- Published:
- 11 September 2023
- Author:
- Georgina Hall
- Read time:
- 4 Mins
Born in Hull on 22 November 1933, Professor Joe Hall was educated at Berkhamsted School and Hymer’s College. His love of explosives, weaponry and aviation likely heralded from his war years, scrambling over the rubble of bomb sites with his older brother Jim.
Joe decided to study medicine, rather than the classics preferred by his school masters. He duly arrived in London in 1951 to undertake his first MB at the Royal Free Hospital School of Medicine. He qualified in 1957 with numerous distinctions (mainly academic) along the way, out of only 9 men in his year.
He recounted many eyebrow-raising tales of life as a student and house officer with Fanny Gardener, Radley Smith, Nigel Compston, George Qvist and others. He experienced the outbreak of myalgic encephalomyelitis (Royal Free Disease) and the use of arsenic to treat acute myeloid leukemia as a house-officer (half a century later, arsenic is back in fashion). These experiences ignited his desire to understand the role of the immune response in the pathophysiology of such diseases.
Despite excelling in clinical medicine, his fascination with pathological processes led him inevitably towards a life of scientific investigation. Having completed his house jobs and being required to undertake National Service, he decided that joining the Royal New Zealand Air Force would not only indulge his passion for flying but give him free passage across the world to pursue the woman of his dreams, Diana Truscoe, the sculptress sister of his med school chum Barbara.

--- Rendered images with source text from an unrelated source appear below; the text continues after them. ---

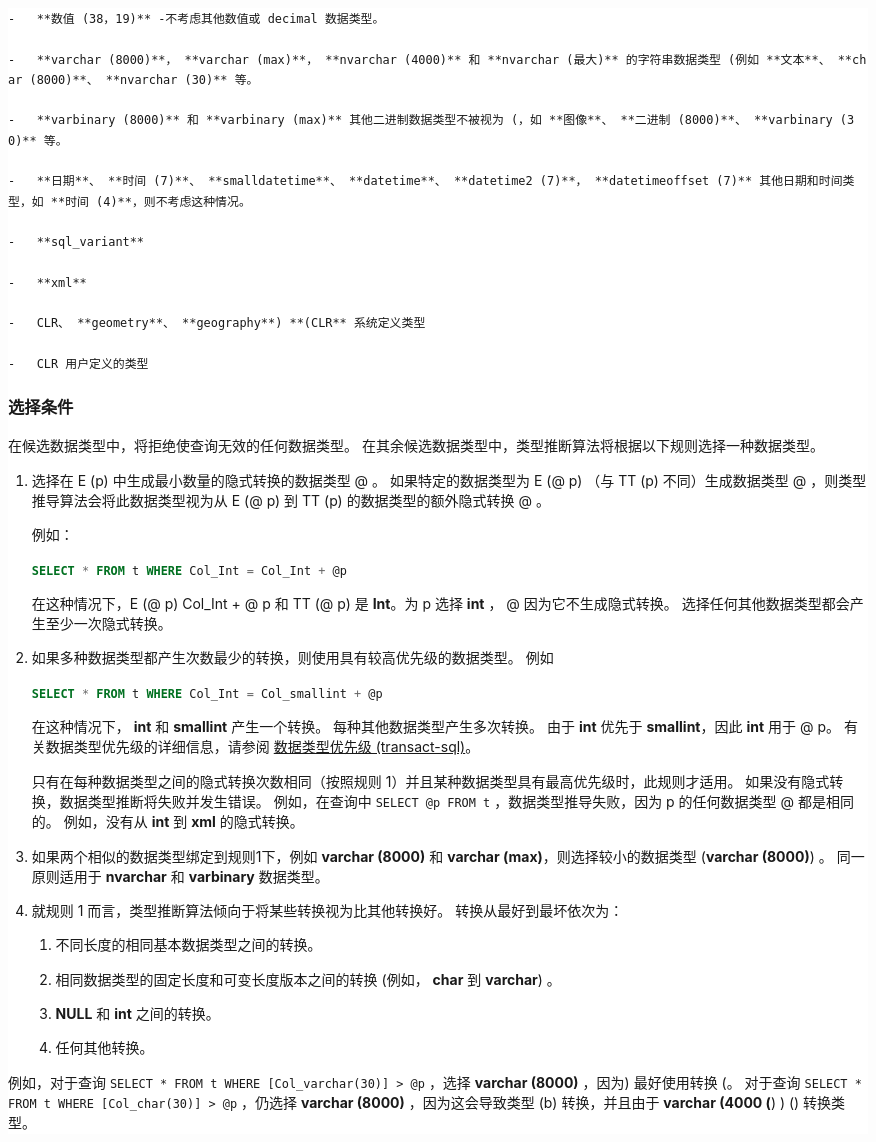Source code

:     -   **数值 (38，19)** -不考虑其他数值或 decimal 数据类型。  
  
    -   **varchar (8000)**， **varchar (max)**， **nvarchar (4000)** 和 **nvarchar (最大)** 的字符串数据类型 (例如 **文本**、 **char (8000)**、 **nvarchar (30)** 等。  
  
    -   **varbinary (8000)** 和 **varbinary (max)** 其他二进制数据类型不被视为 (，如 **图像**、 **二进制 (8000)**、 **varbinary (30)** 等。  
  
    -   **日期**、 **时间 (7)**、 **smalldatetime**、 **datetime**、 **datetime2 (7)**， **datetimeoffset (7)** 其他日期和时间类型，如 **时间 (4)**，则不考虑这种情况。  
  
    -   **sql_variant**  
  
    -   **xml**  
  
    -   CLR、 **geometry**、 **geography**) **(CLR** 系统定义类型  
  
    -   CLR 用户定义的类型  
  
### <a name="selection-criteria"></a>选择条件  
 在候选数据类型中，将拒绝使查询无效的任何数据类型。 在其余候选数据类型中，类型推断算法将根据以下规则选择一种数据类型。  
  
1.  选择在 E (p) 中生成最小数量的隐式转换的数据类型 \@ 。 如果特定的数据类型为 E (\@ p) （与 TT (p) 不同）生成数据类型 \@ ，则类型推导算法会将此数据类型视为从 E (\@ p) 到 TT (p) 的数据类型的额外隐式转换 \@ 。  
  
     例如：  
  
    ```sql
    SELECT * FROM t WHERE Col_Int = Col_Int + @p  
    ```  
  
     在这种情况下，E (\@ p) Col_Int + \@ p 和 TT (\@ p) 是 **Int**。为 p 选择 **int** ， \@ 因为它不生成隐式转换。 选择任何其他数据类型都会产生至少一次隐式转换。  
  
2.  如果多种数据类型都产生次数最少的转换，则使用具有较高优先级的数据类型。 例如  
  
    ```sql
    SELECT * FROM t WHERE Col_Int = Col_smallint + @p  
    ```  
  
     在这种情况下， **int** 和 **smallint** 产生一个转换。 每种其他数据类型产生多次转换。 由于 **int** 优先于 **smallint**，因此 **int** 用于 \@ p。 有关数据类型优先级的详细信息，请参阅 [数据类型优先级 &#40;transact-sql&#41;](../../t-sql/data-types/data-type-precedence-transact-sql.md)。  
  
     只有在每种数据类型之间的隐式转换次数相同（按照规则 1）并且某种数据类型具有最高优先级时，此规则才适用。 如果没有隐式转换，数据类型推断将失败并发生错误。 例如，在查询中 `SELECT @p FROM t` ，数据类型推导失败，因为 p 的任何数据类型 \@ 都是相同的。 例如，没有从 **int** 到 **xml** 的隐式转换。  
  
3.  如果两个相似的数据类型绑定到规则1下，例如 **varchar (8000)** 和 **varchar (max)**，则选择较小的数据类型 (**varchar (8000)**) 。 同一原则适用于 **nvarchar** 和 **varbinary** 数据类型。  
  
4.  就规则 1 而言，类型推断算法倾向于将某些转换视为比其他转换好。 转换从最好到最坏依次为：  

    1.  不同长度的相同基本数据类型之间的转换。  
  
    2.  相同数据类型的固定长度和可变长度版本之间的转换 (例如， **char** 到 **varchar**) 。  
  
    3.  **NULL** 和 **int** 之间的转换。  
  
    4.  任何其他转换。  
  
 例如，对于查询 `SELECT * FROM t WHERE [Col_varchar(30)] > @p` ，选择 **varchar (8000)** ，因为) 最好使用转换 (。 对于查询 `SELECT * FROM t WHERE [Col_char(30)] > @p` ，仍选择 **varchar (8000)** ，因为这会导致类型 (b) 转换，并且由于 **varchar (4000 (**) )  () 转换类型。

It was there in Wellington that he started his scientific career under the inspiring tutelage of his soon to be father-in-law Professor Richard Truscoe, working on urate oxidase. He discovered that the polyglot, SOE war veteran Dick, like his father, had studied chemistry at UCL in the years leading up to the First World War.
In 1961, Joe enrolled at the John Curtin School of Medicine at the Australian National University in Canberra, Australia, working with a forefather of immunology, the gregarious, larger-than-life Australian veterinarian Professor Bede Morris, who also became a lifelong mentor and friend. He completed his PhD entitled The Function of the Lymphatic System in Immunity and returned to the UK in 1964 with his growing family.
Following a post-doc post at Babraham’s Institute of Animal Physiology in Cambridge, he moved to the Chester Betty, Institute of Cancer Research (ICR) at the Royal Marsden Hospital (RMH) in Sutton, where he remained until his retirement in 1991, except for a brief period (1969–1971) as Reader in Immunology in the Department of Pathology, at the University of Birmingham. He worked mainly with sheep and being adept surgically, he performed various intricate procedures, including cannulation of the ovine and murine thoracic duct and inter-uterine thymectomies.
The antics of life in X Block (marked X in the original plans and never properly renamed) at the institute are fondly remembered by so many of his lab staff, research fellows, PhD students and clinical colleagues alike, inspired for life by Joe’s tuition and approach to practicing good science. They remembered him as ‘a unique, brilliant mentor with a bow tie-wearing elegance’, who played a pivotal and memorable role in their lives and careers.
Also fondly recalled were his eccentricities, such as disappearing off to do his guitar practice in his operating theatre at lunchtimes, growing home-made fireworks in the centrifuge and encouraging the discussion of science on a Friday afternoon after the week's efforts (usually with a beverage or three). His one-time animal technician, former London Mayor Ken Livingstone, can attest to that.
Joe published extensively in immunology and cancer journals, Nature, NEJM, ANAS and wrote numerous book chapters over a 30-year period covering lymphocyte recirculation, cellular immune response, tumour immunology, IgA transport and the gut. He wrote more existentially in the Lancet on emotion and immunity, Fallacious fallacies on oedema and Depression, stress and immunity.
He was made professor of tumour immunology, awarded his DSc in 1986 and was both chairman and member of various academic boards and committees at the ICR, RMH and the University of London.
Retiring early from active research he worked for the Home Office Animal Inspectorate for a couple of years before retiring fully. He could then pursue his passions of aviation and military history, skiing, building and flying model aircraft, while religiously playing the classical guitar daily for the rest of his life. He enjoyed an erudite existence, enlarging his already enormous library, indulged in epicurean delights, obtained his private pilot’s licence and published a poem in the Spectator, but never managed to write his book on the Spanish Civil War.
Joe was an exceptional wordsmith and orator, excelling in repartee. A thoughtful, fair and sensitive man, he was painfully polite and self-effacing. He was devastated by the death of his eldest son in 2011. Like many of his generation, he was frugal, disciplined and wouldn’t complain or make a fuss, refusing to relinquish his independence or, frustratingly, ask for help. His fiercely inquiring scientific mind remained sharp, right up until the last few weeks of his life. He died peacefully at home on 23 December 2022 aged 89, survived by his wife, two of his children and three grandchildren.